++++ Record excerpts ++++
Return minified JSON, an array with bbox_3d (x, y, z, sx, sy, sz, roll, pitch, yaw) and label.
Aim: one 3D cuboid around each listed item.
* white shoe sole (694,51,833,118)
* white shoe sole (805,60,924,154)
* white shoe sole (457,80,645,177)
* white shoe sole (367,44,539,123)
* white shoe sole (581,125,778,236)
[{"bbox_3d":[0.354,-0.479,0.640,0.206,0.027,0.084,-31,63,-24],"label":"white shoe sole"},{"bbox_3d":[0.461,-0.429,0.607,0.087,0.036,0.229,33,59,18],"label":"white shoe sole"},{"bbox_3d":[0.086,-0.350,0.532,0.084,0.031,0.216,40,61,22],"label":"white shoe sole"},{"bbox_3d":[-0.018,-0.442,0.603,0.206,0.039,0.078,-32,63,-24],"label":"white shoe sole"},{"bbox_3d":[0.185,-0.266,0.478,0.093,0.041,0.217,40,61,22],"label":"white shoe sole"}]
++++
» **Work required**: Exactly as they stand above, write out all the entries again.

» **Answer to this task**:
Return minified JSON, an array with bbox_3d (x, y, z, sx, sy, sz, roll, pitch, yaw) and label.
Aim: one 3D cuboid around each listed item.
* white shoe sole (694,51,833,118)
* white shoe sole (805,60,924,154)
* white shoe sole (457,80,645,177)
* white shoe sole (367,44,539,123)
* white shoe sole (581,125,778,236)
[{"bbox_3d":[0.354,-0.479,0.640,0.206,0.027,0.084,-31,63,-24],"label":"white shoe sole"},{"bbox_3d":[0.461,-0.429,0.607,0.087,0.036,0.229,33,59,18],"label":"white shoe sole"},{"bbox_3d":[0.086,-0.350,0.532,0.084,0.031,0.216,40,61,22],"label":"white shoe sole"},{"bbox_3d":[-0.018,-0.442,0.603,0.206,0.039,0.078,-32,63,-24],"label":"white shoe sole"},{"bbox_3d":[0.185,-0.266,0.478,0.093,0.041,0.217,40,61,22],"label":"white shoe sole"}]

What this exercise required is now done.